*** Opening of EXTRACTED MATERIAL ***

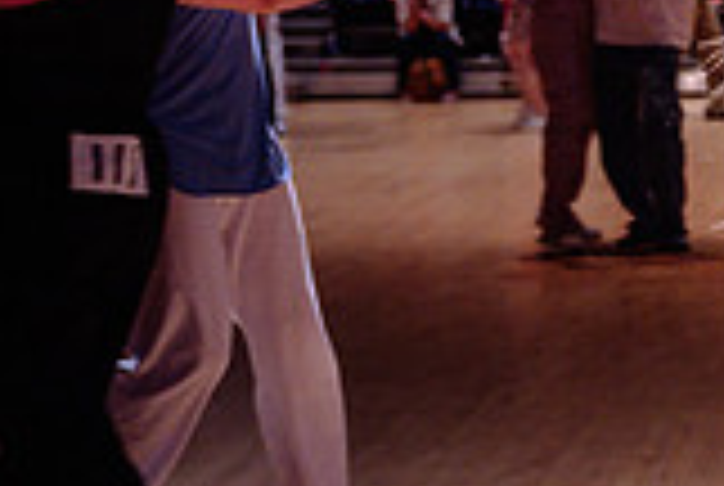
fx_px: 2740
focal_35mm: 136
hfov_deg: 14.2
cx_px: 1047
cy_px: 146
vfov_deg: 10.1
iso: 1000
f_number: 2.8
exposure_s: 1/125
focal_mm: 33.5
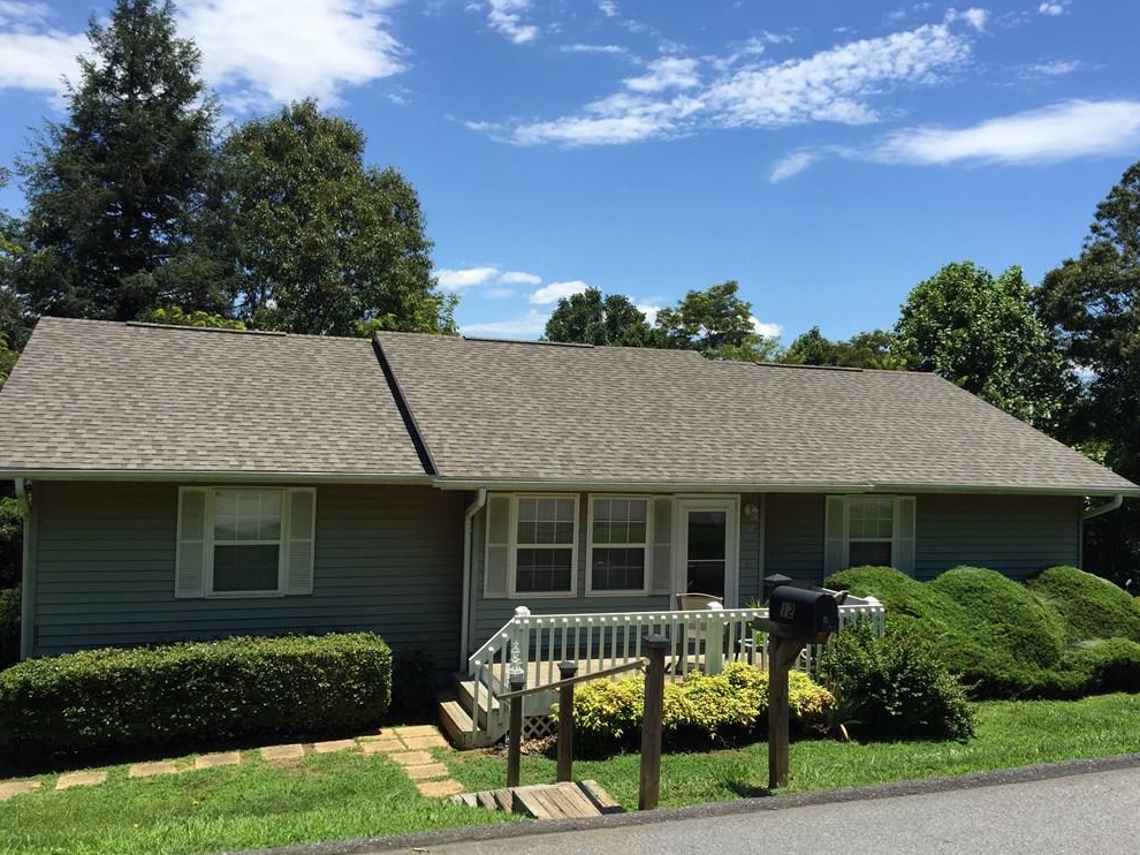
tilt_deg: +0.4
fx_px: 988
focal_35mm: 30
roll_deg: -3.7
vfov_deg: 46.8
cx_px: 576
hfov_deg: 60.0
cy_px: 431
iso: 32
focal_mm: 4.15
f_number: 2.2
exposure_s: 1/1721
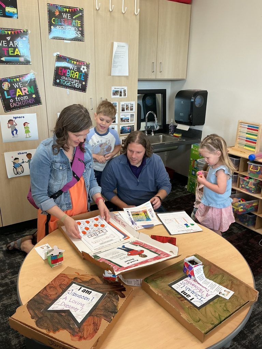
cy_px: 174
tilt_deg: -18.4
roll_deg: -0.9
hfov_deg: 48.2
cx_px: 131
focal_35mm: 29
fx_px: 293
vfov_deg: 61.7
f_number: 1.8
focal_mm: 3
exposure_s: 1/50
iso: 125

*** Close of EXTRACTED MATERIAL ***

→ PROBLEM TO WORK ON: Reproduce every record in full. Leave out the images.

→ EXPECTED ANSWER:
fx_px: 2740
focal_35mm: 136
hfov_deg: 14.2
cx_px: 1047
cy_px: 146
vfov_deg: 10.1
iso: 1000
f_number: 2.8
exposure_s: 1/125
focal_mm: 33.5
tilt_deg: +0.4
fx_px: 988
focal_35mm: 30
roll_deg: -3.7
vfov_deg: 46.8
cx_px: 576
hfov_deg: 60.0
cy_px: 431
iso: 32
focal_mm: 4.15
f_number: 2.2
exposure_s: 1/1721
cy_px: 174
tilt_deg: -18.4
roll_deg: -0.9
hfov_deg: 48.2
cx_px: 131
focal_35mm: 29
fx_px: 293
vfov_deg: 61.7
f_number: 1.8
focal_mm: 3
exposure_s: 1/50
iso: 125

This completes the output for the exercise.